DB2 triggers can be useful for enforcing complex integrity rules, maintaining redundant data across multiple tables, and ensuring proper data derivation. There are many considerations that must be addressed to properly implement triggers. Let’s just say that you can use triggers to implement non-bypassable integrity checks and data modification based on inserts, updates, and deletes being performed on your application data.
Field procedures are programs that transform data on insertion and convert the data to its original format on subsequent retrieval. You can use a FIELDPROC to transform character columns, as long as the columns are 254 bytes or less in length.No FIELDPROCs are delivered with DB2, so they must be developed by the DB2 user. They are ideal for altering the sort sequence of values.
An EDITPROC is functionally equivalent to a FIELDPROC, but it acts on an entire row instead of a column. Edit procedures are simply programs that transform data on insertion and convert the data to its original format on subsequent retrieval. Edit procedures are not supplied with DB2, so they must be developed by the user of DB2. They are ideal for implementing data compression routines.
A VALIDPROC receives a row and returns a value indicating whether LOAD, INSERT, UPDATE, or DELETE processing should proceed. A validation procedure is similar to an edit procedure but it cannot perform data transformation; it simply assesses the validity of the data.
A typical use for a VALIDPROC is to ensure valid domain values. For example, to enforce a Boolean domain, you could write a validation procedure to ensure that a certain portion of a row contains only T or F. In this way it is similar to a check constraint, but a VALIDPROC can apply to an entire row, as opposed to a single column.

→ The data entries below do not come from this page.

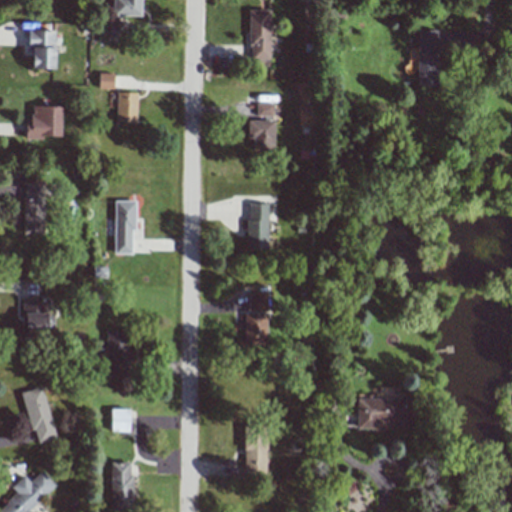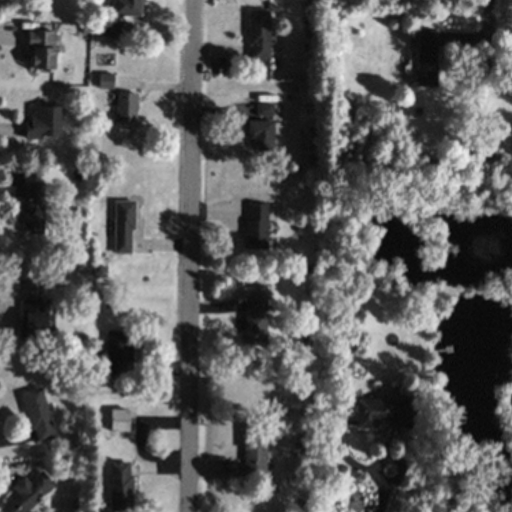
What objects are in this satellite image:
building: (258, 34)
building: (41, 48)
building: (426, 58)
building: (105, 80)
road: (488, 92)
building: (125, 106)
building: (263, 109)
building: (42, 122)
building: (260, 134)
building: (33, 208)
building: (122, 225)
building: (256, 226)
road: (188, 256)
building: (34, 317)
building: (254, 319)
building: (117, 354)
building: (382, 412)
building: (37, 414)
building: (118, 419)
building: (253, 456)
road: (397, 476)
building: (119, 486)
building: (27, 493)
road: (380, 498)
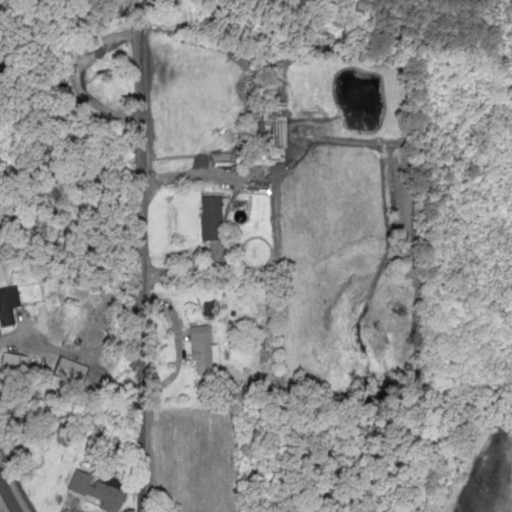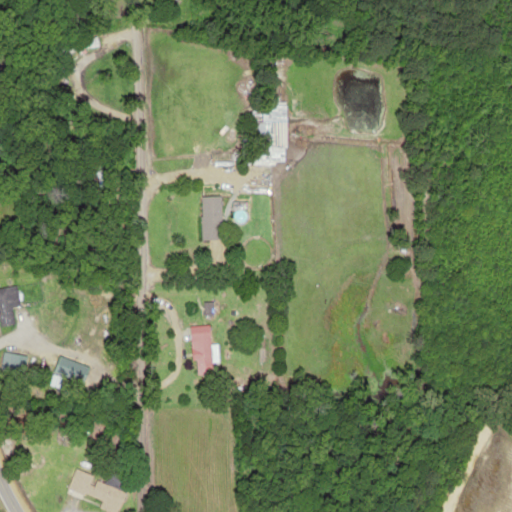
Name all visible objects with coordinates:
building: (78, 44)
building: (269, 127)
building: (270, 133)
building: (209, 217)
building: (210, 217)
road: (131, 256)
building: (9, 303)
building: (7, 304)
building: (103, 334)
building: (103, 335)
building: (200, 346)
building: (202, 349)
building: (18, 364)
building: (72, 369)
building: (71, 370)
building: (93, 490)
building: (97, 490)
road: (6, 497)
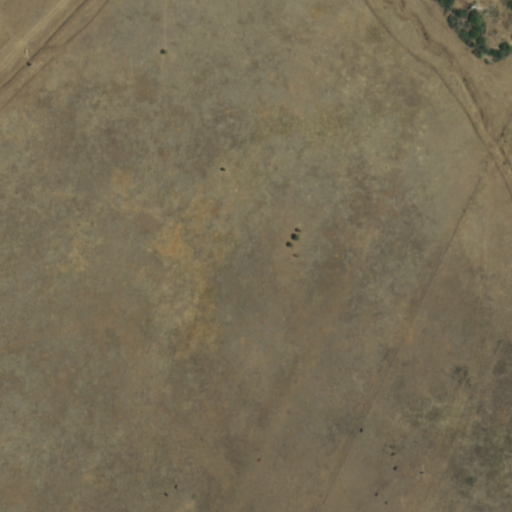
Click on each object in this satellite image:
road: (248, 26)
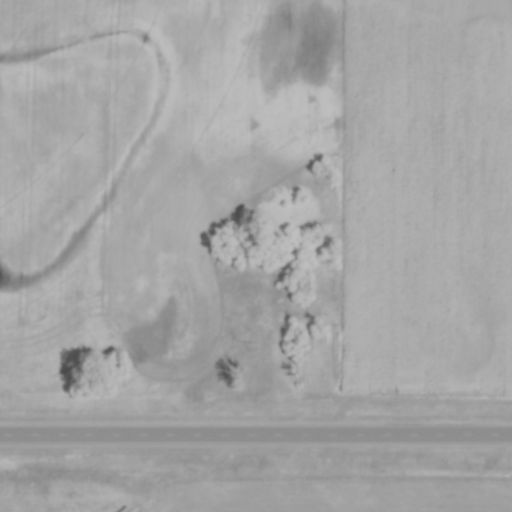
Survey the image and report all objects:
road: (256, 432)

DB2 offers a plethora of options for ensuring data integrity. Be sure to take care to use the appropriate options as you design your DB2 databases. Failing to build data integrity constraints into your database design almost certainly will result in invalid data in your tables.
Hi, gr8 write up.. but did not understand the below statement. Both restrict and no action don't allow to delete from the parent unless the child row is removed. What do you mean up end of the statement
"NO ACTION: the behavior of NO ACTION is similar to RESTRICT. The only difference between RESTRICT and NO ACTION is when the referential constraint is enforced. RESTRICT enforces the delete rule immediately; NO ACTION enforces the delete rule at the end of the statement."
The only difference between NO ACTION and RESTRICT is when the
referential constraint is enforced. RESTRICT (IBM SQL rules) enforces the
rule immediately, and NO ACTION (SQL standard rules) enforces the rule
at the end of the statement. This difference matters only in the case of a
searched DELETE involving a self-referencing constraint that deletes more
than one row. NO ACTION might allow the DELETE to be successful
where RESTRICT (if it were allowed) would prevent it.
Can you please give us a test case on how to test the difference between RESTRICT and NOACTION. We are teaching some juniors and it would be useful to show them in practical what happens.